Our mission is to preserve the Tokyo National Museum collection which houses approximately 110,000 items of cultural properties. Preservation of cultural property involves balancing public access with conservation needs.

This requires a comprehensive approach which entails the precise application of preventive and remedial conservation in accordance with our long-term vision. We practice primary care as a comprehensive approach through regular clinical diagnosis, preventive measure and remedial treatment for cultural properties based on various experiences accumulated over the years and through latest research results.


Entire Flow

Ageing and Degradation
Practical Research and Examination
Preventive Conservation
Remedial Conservation


Continuing to Make Progress

The Tokyo National Museum has been able to achieve these conservation activities with the support of many specialists. In order to perform all of the necessary conservation activities, an enormous amount of both time and budget are needed.

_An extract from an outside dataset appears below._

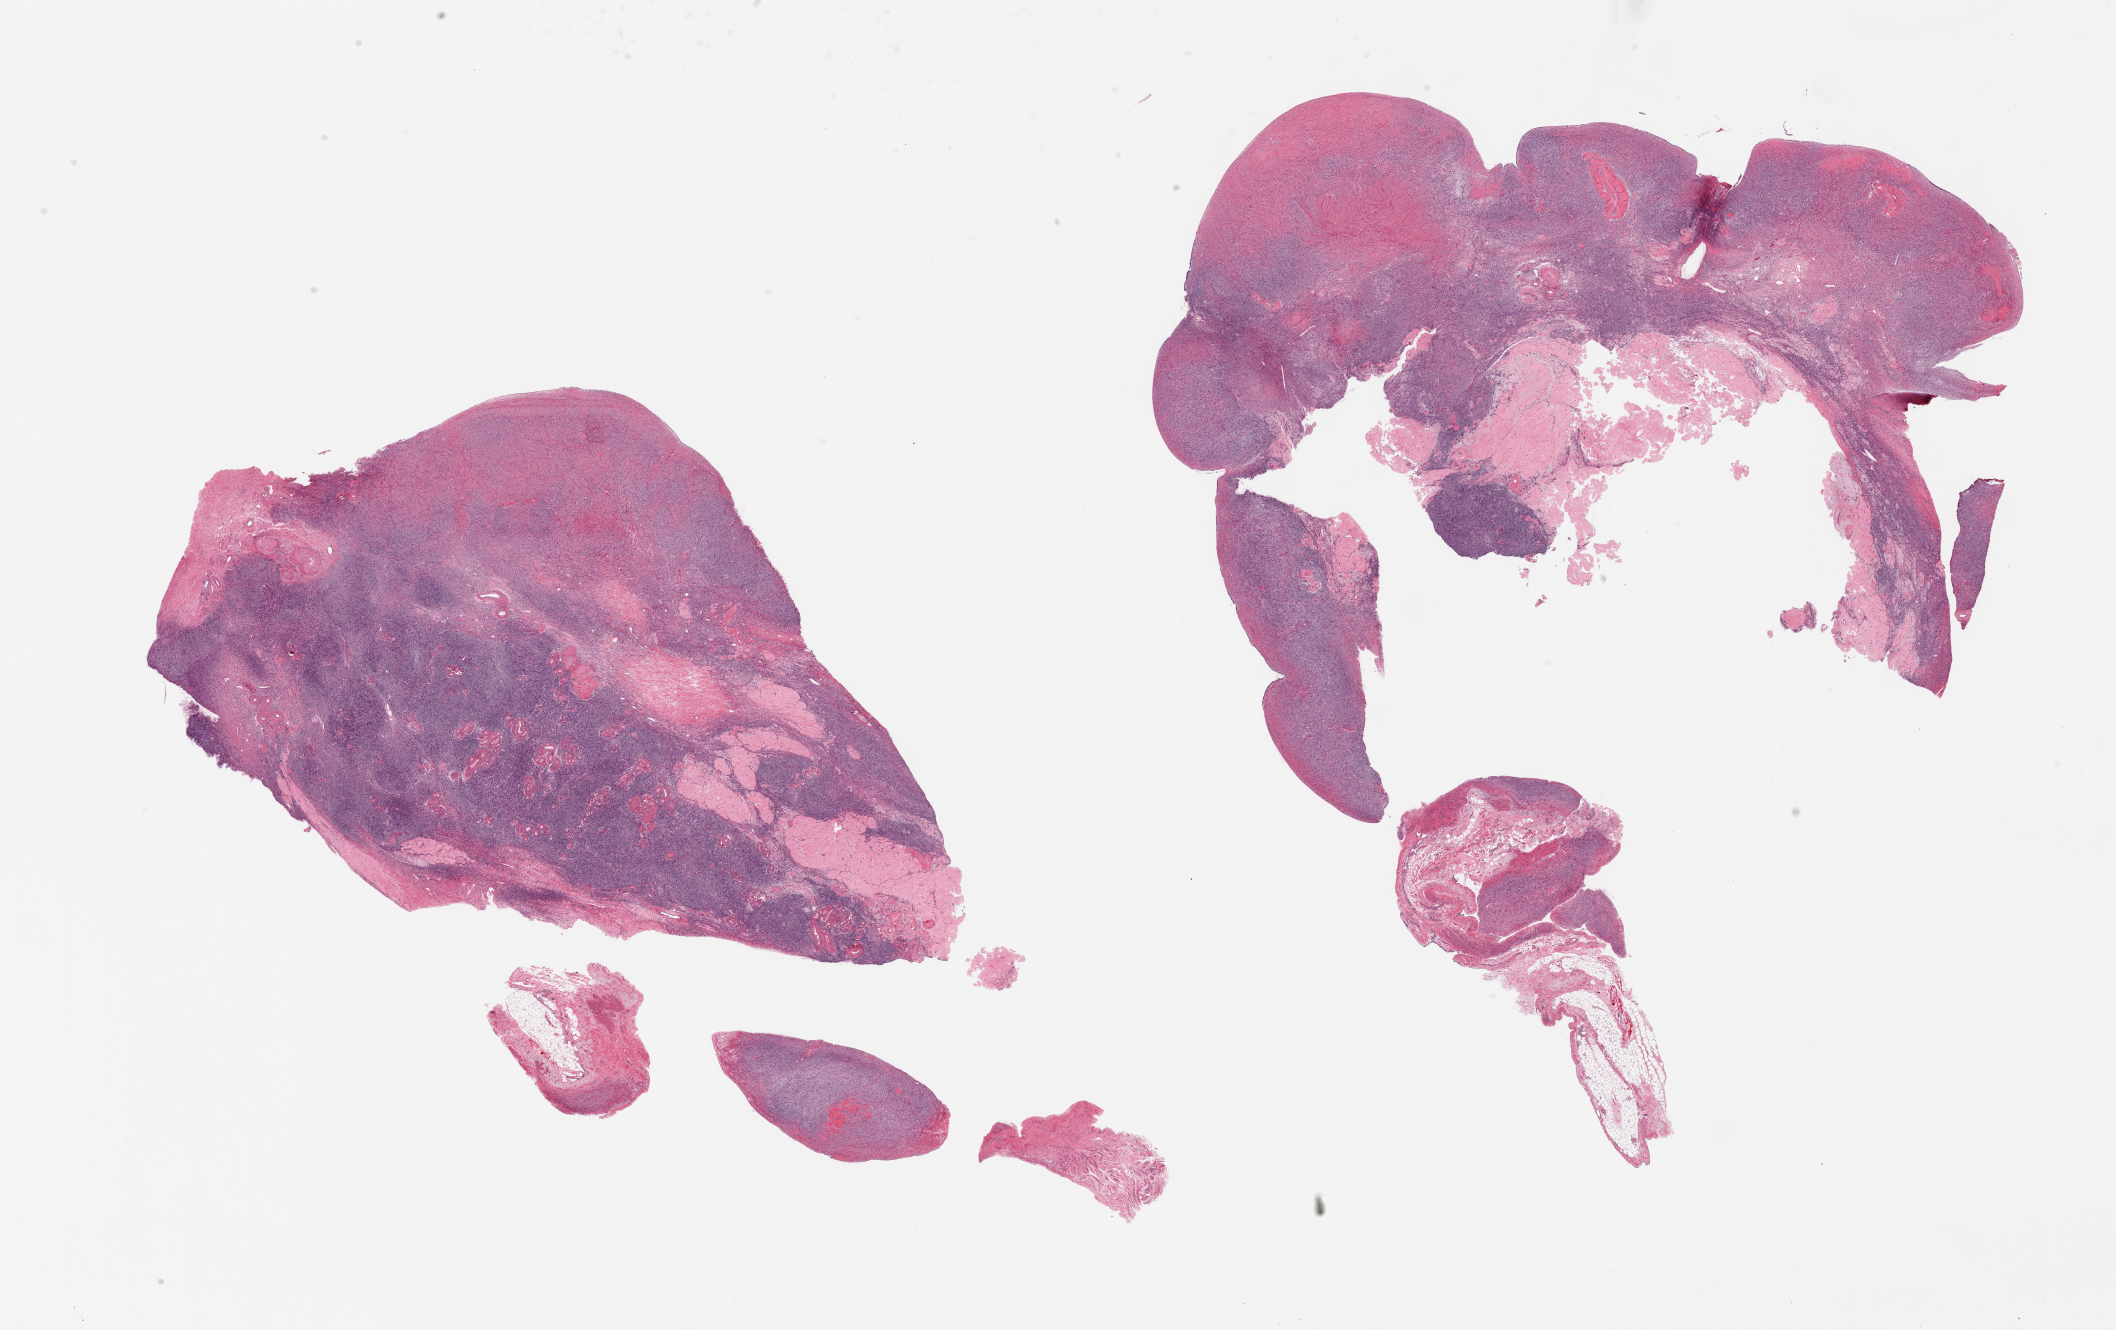
H&E whole-slide image, brightfield, low-resolution overview of the scanned area, about 33.5 x 21.0 mm. PAXgene-fixed paraffin-embedded (PFPE) section. Target tissue: ovary. Tissue donor sample. Female donor.
Pathologist's review note for this sample: 2 pieces + fragments, corpora albicantia present.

We, the Tokyo National Museum, would like to thank you for your understanding towards the importance of preserving important cultural properties.
Various Forms of Daily Care
Ukiyo-e prints are removed from acidic mounting boards and remounted on acid-free boards.
Swords are treated periodically to prevent rust.
Records must be kept to thoroughly document an object's condition while performing investigations and curative conservation. Over the past ten years, the museum has produced nearly 6,000 condition reports. If the same pace is maintained, it will take nearly 6200 years to document all of the 110,000 objects in the museum's collection.
Condition of Store Rooms
The storage areas are being improved gradually by using a straightforward and steady method of assembling various elements. Ideal conditions are 22℃ and a relative humidity of 55%.
Accomplishments over the Past Ten Years
Through cooperation between conservators and non-museum specialists, conservators are able to perform minimum treatment within the museum on over 800 items each year. By improving the environmental conditions and performing maintenance more frequently, it is now possible to suppress the necessity of performing full scale treatment.
The museum publishes yearly reports on conservation treatments executed on cultural properties.